Canada plays central role securing gains made in Afghanistan rebuild

NANAIMO – There are plenty of opportunities for residents to support or take interest in Canada’s efforts overseas.

Roger Bird

Roger Bird

There are plenty of opportunities for Nanaimo residents to support or take interest in Canada’s efforts overseas, says MP Chris Alexander, parliamentary secretary to the Minister of Defence.

Alexander, Canada’s first resident ambassador in Afghanistan, made a visit to the Harbour City Saturday, stopping in at the Vancouver Island Military Museum before addressing the Nanaimo-Alberni Conservative Electoral District Association in Qualicum.

“If they continue to take an interest [in Afghanistan] they will find a huge number of opportunities,” he told the Bulletin. “There are great Canadian NGOs [non-governmental organizations], international NGOs operating there, there are organizations like Canadian Women for Women in Afghanistan that have a powerful presence in British Columbia that are focused on the well being of women and girls in Afghanistan.”
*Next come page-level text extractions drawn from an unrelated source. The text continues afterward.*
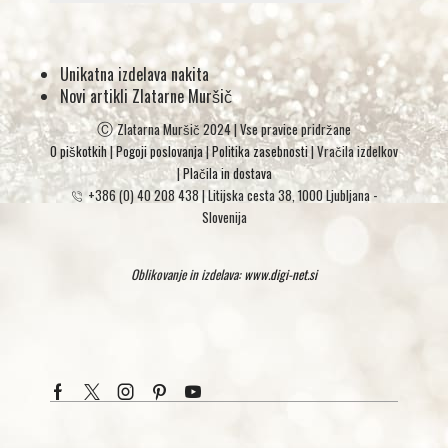
Unikatna izdelava nakita
Novi artikli Zlatarne Muršič
Ⓒ
Zlatarna Muršič 2024 | Vse pravice pridržane
O piškotkih
|
Pogoji poslovanja
|
Politika zasebnosti
| Vračila izdelkov
|
Plačila in dostava
+386 (0) 40 208 438
|
Litijska cesta 38, 1000 Ljubljana -
Slovenija
Oblikovanje in izdelava:
www.digi-net.si
Facebook
Twitter
Instagram
Pinterest
Youtube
Alexander, the member of parliament for Ajax-Pickering in Ontario, said that very issue will be the focus of Canada’s effort in development in Afghanistan after 2014.

“After our military leaves, we’ll be making sure that the gains women and girls have made in education, in their economic empowerment, are continued and I think Canadians have a central role to play in that.”

Prior to his six years in Afghanistan, Alexander also served at the Canadian Embassy in Moscow, Russia, working on relations after the dissolution of the Soviet Union in 1991.

Part of his message to the members of the Nanaimo-Alberni riding Saturday afternoon is the need to renew Canadian forces.

“[It is] important for our place as a nation in the world, where things don’t always go well outside of our borders and where we need to continue to make a contribution,” he said.

Touring the new home of the Vancouver Island Military Museum on Cameron Street, Alexander said he was moved by the research and care put into the displays by museum volunteers, adding that many of the displays, such as the Afghanistan and Cold War monuments held special significance for him.

“This is the best [war] museum that I have seen outside of our National War Museum in Ottawa that tries to tell the whole story of Canada’s military,” he said. “This museum shows how national defence, but also wars, when we have had to fight them, involve effort from all of society.

“It’s nice to see all of that under one roof.”